Membuat jera legislator pembolos seharusnya dilakukan dengan cara mengubah sistem kerja internal DPR RI. Sistem kerja yang sekarang diberlakukan memberikan peluang bagi legislator untuk tidak mengikuti suatu rapat karena seringkali dalam suatu waktu seorang anggota DPR RI diundang dalam beberapa jenis rapat sekaligus karena kapasitasnya sebagai pimpinan fraksi, anggota komisi, anggota badan, anggota pansus, bahkan anggota tim pengawas.
Sistem kerja yang menutup kesempatan legislator untuk mangkir dari rapat adalah dengan membagi alat kelengkapan DPR RI hanya ke dalam tiga fungsi utama yaitu legislasi, anggaran, dan pengawasan. Seorang legislator hanya fokus dalam satu alat kelengkapan yang menjalankan fungsi tersebut. Selain itu persyaratan kuorum dalam rapat alat kelengkapan tidak berdasarkan fraksi, melainkan jumlah legislator yang hadir secara fisik, bukan sekedar tanda tangan semata.
Peran fraksi yang menaungi legislator juga seharusnya diperkuat terkait dengan mengontrol anggotanya yang sering mangkir rapat. Mekanisme sanksi internal fraksi bisa menjadi salah satu alat untuk mengawasi kinerja legislator terkait.
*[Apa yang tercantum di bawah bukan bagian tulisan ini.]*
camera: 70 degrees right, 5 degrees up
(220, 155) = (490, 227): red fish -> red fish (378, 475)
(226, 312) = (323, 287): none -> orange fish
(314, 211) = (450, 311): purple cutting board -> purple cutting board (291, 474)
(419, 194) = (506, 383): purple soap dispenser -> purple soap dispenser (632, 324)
Mekanisme rapat paripurna juga seharusnya diubah, rapat yang seringkali hanya bersifat seremonial tersebut harus benar-benar sebagai ajang debat terakhir dalam membahas substansi RUU yang akan diputuskan. Bukankah setiap rapat paripurna DPR RI mengenai isu-isu krusial selalu ramai dihadiri oleh legislator? Semisal pembahasan RUU APBN yang memuat kemungkinan menaikkan harga Bahan Bakar Minyak (BBM).
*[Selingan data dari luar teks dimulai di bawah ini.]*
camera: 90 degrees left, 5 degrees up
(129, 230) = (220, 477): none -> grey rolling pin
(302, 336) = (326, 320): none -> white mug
Rasanya tidak bijak jika hanya menghujat legislator yang mangkir rapat karena alasan yang tidak jelas. Publik seharusnya juga harus mengapresiasi kinerja legislator yang selalu datang rapat DPR RI dan juga selalu berkesempatan mengunjungi konstituennya di dapil secara berkala tanpa mengabaikan tugas kedewananannya. Sangat ideal jika semua legislator kita dapat mengatur waktunya dengan baik agar bisa melaksanakan tugas dan fungsinya sebagai wakil rakyat. Semoga!